• **Task item**: Check every line of the data for the string "thumb" and copy the ones that have it.

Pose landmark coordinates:
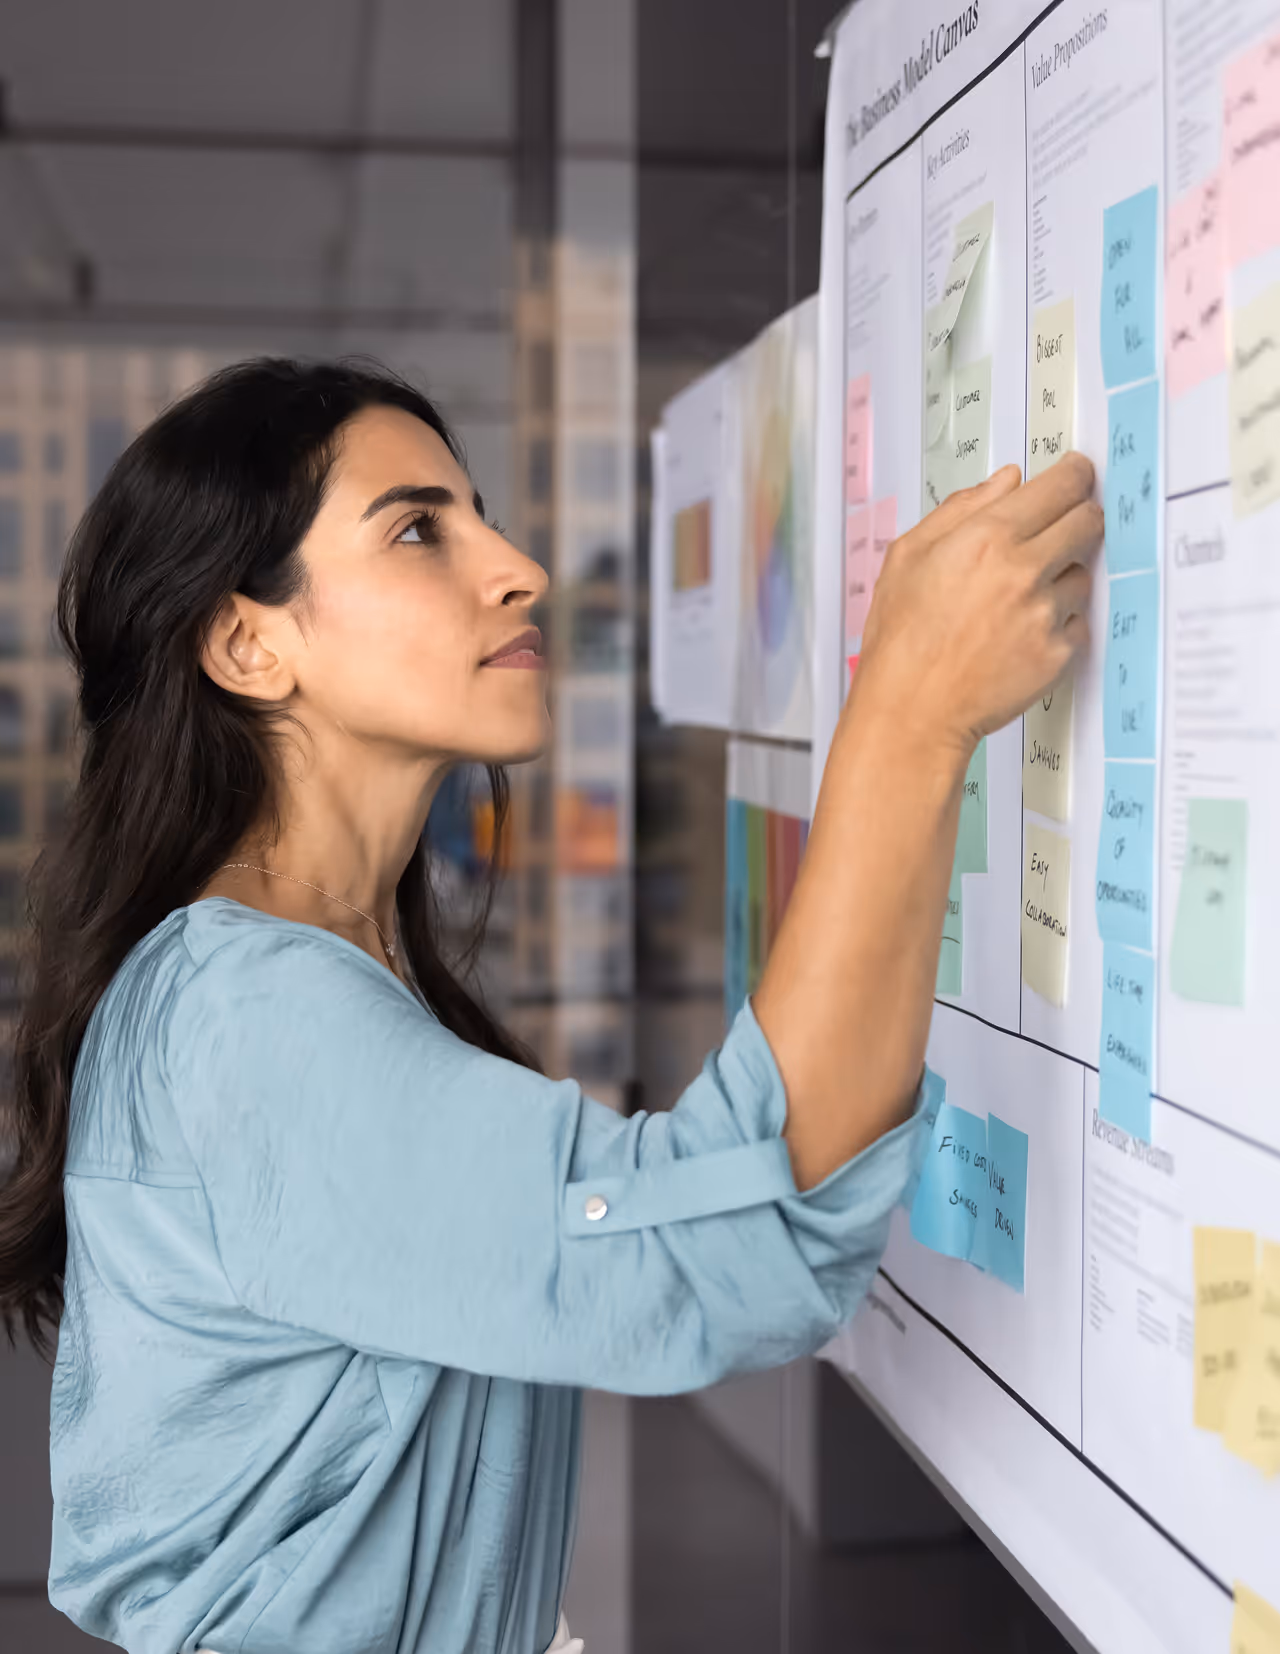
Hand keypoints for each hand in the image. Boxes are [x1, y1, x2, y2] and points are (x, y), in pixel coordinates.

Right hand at [853, 453, 1101, 760]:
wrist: (912, 709)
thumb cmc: (903, 638)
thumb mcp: (908, 556)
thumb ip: (961, 508)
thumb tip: (1006, 482)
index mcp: (986, 537)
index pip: (1060, 486)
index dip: (1074, 474)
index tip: (1076, 474)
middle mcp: (1024, 570)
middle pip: (1087, 521)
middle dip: (1078, 517)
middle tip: (1061, 528)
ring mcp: (1046, 613)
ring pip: (1083, 574)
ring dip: (1063, 577)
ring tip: (1019, 601)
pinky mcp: (1059, 653)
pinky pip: (1077, 622)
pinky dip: (1058, 624)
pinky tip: (1020, 635)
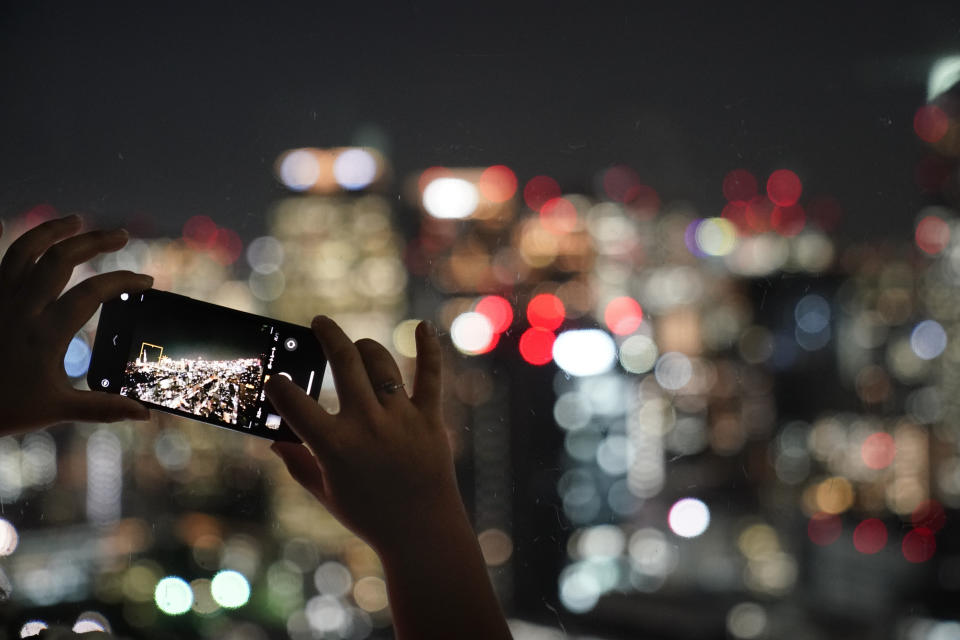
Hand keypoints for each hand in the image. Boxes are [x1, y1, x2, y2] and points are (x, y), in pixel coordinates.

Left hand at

• **Answer to the exercise**:
thumb cmc: (903, 638)
thumb mcp: (908, 556)
thumb ip: (961, 508)
thumb tip: (1006, 482)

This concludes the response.